The primary entry points are:
(require '[genegraph.framework.app :as app]
'[genegraph.framework.protocol :as p]
'[genegraph.framework.event :as event])
;; Define the app
(def my-app-def
{:type :genegraph-app
:topics { ... }
:storage { ... }
:processors { ... }
:http-servers { ... }})
;; Initialize (wires refs, creates records)
(def my-app (p/init my-app-def))
;; Start all components
(p/start my-app)
;; Stop all components (in reverse order)
(p/stop my-app)All major components implement a small set of protocols defined in genegraph.framework.protocol:
| Protocol | Methods | Purpose |
|---|---|---|
Lifecycle |
start, stop |
Manage component lifecycle |
Resetable |
reset |
Reset component to initial state |
Consumer |
poll |
Pull the next event from a topic |
Publisher |
publish |
Write an event to a topic |
TransactionalPublisher |
send-offset, commit |
Kafka transactional publishing |
Offsets |
set-offset! |
Set the starting read offset for a topic |
EventProcessor |
process |
Process a single event |
StatefulInterceptors |
as-interceptors |
Represent a processor as an interceptor chain |
Every component type is created via the p/init multimethod, which dispatches on :type.

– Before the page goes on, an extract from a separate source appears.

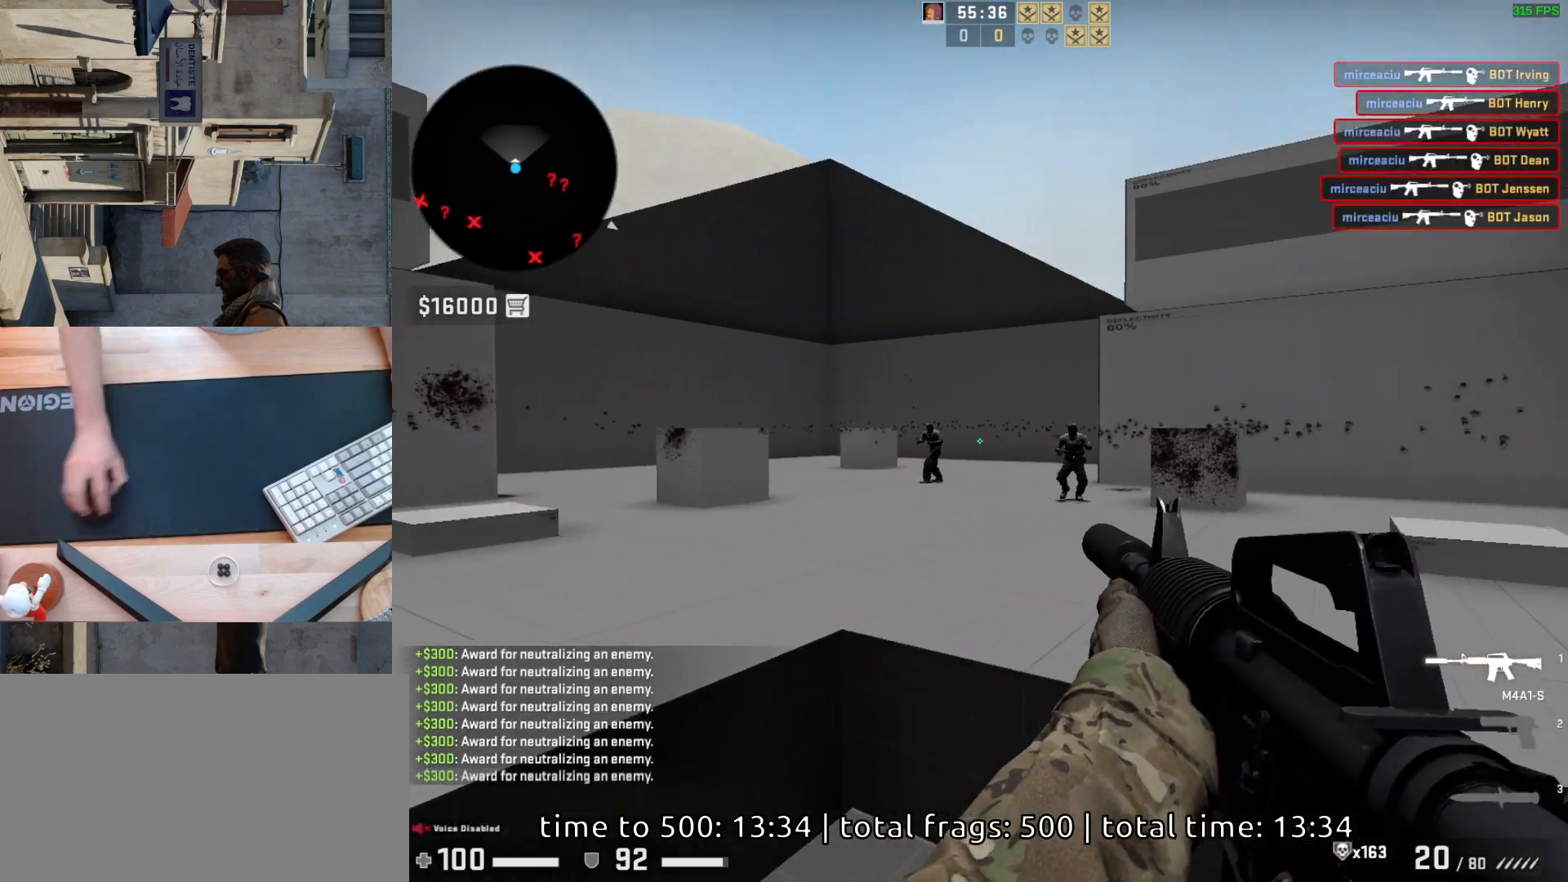
{"keys": [], "mouse": [], "events": [[350, "mouse_left", "down"], [467, "mouse_left", "up"]]}
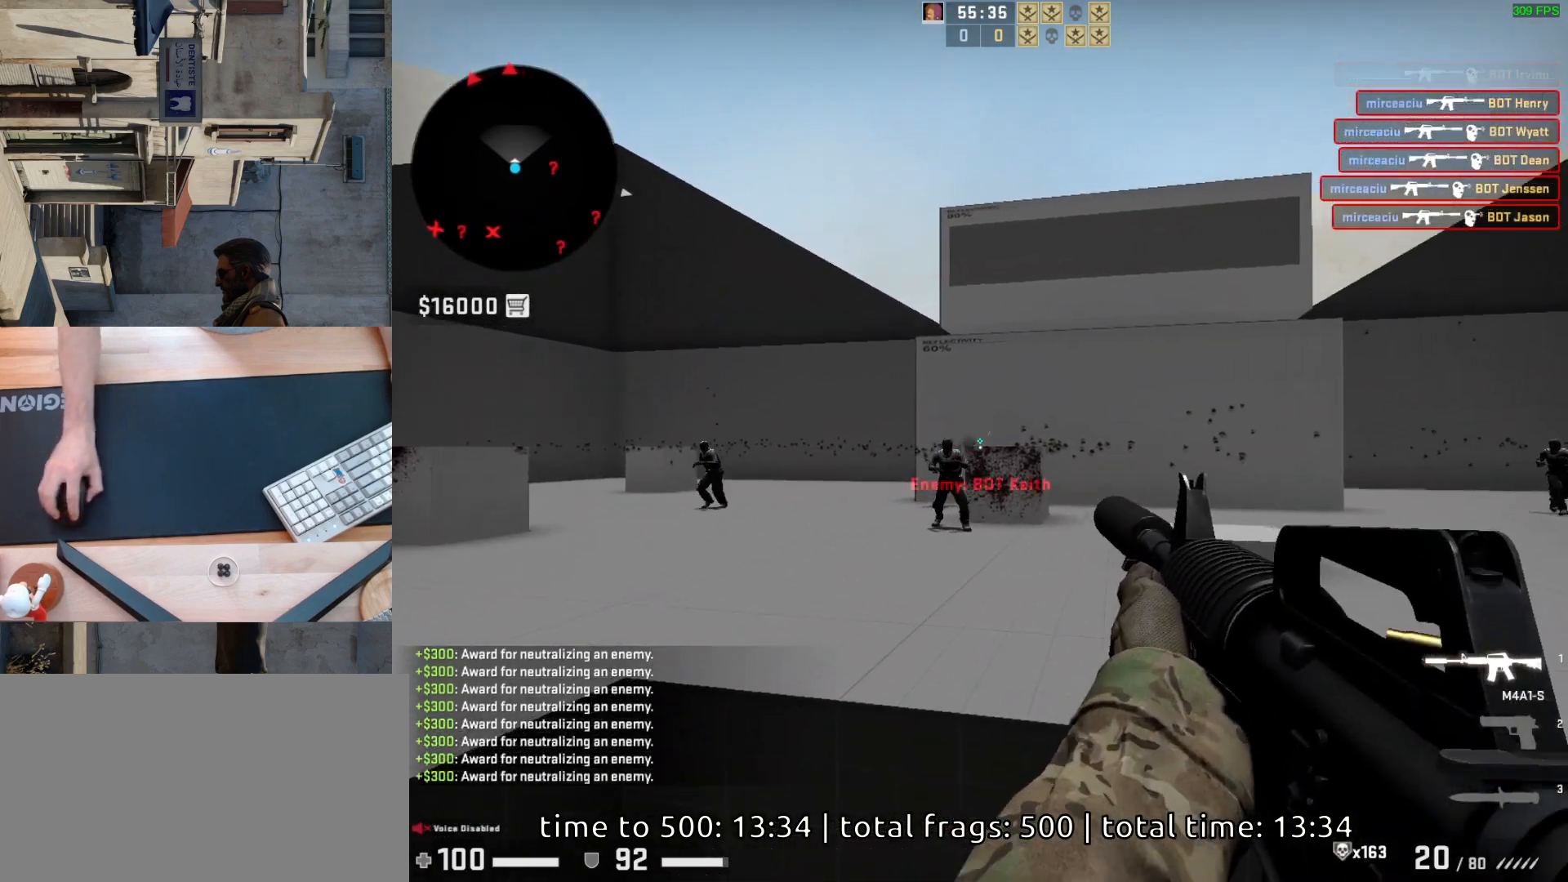
{"keys": [], "mouse": [], "events": [[267, "mouse_left", "down"], [417, "mouse_left", "up"]]}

The app initialization calls p/init on each declared component:
(p/init {:type :kafka-consumer-group-topic, ...}) ; → KafkaConsumerGroupTopic
(p/init {:type :processor, ...}) ; → Processor
(p/init {:type :rocksdb, ...}) ; → RocksDBInstanceEvery app has an internal :system topic (a SimpleQueueTopic). Components publish lifecycle events and exceptions to it. A system processor subscribes to :system and handles these events — by default it logs them and dispatches completion promises registered by listeners.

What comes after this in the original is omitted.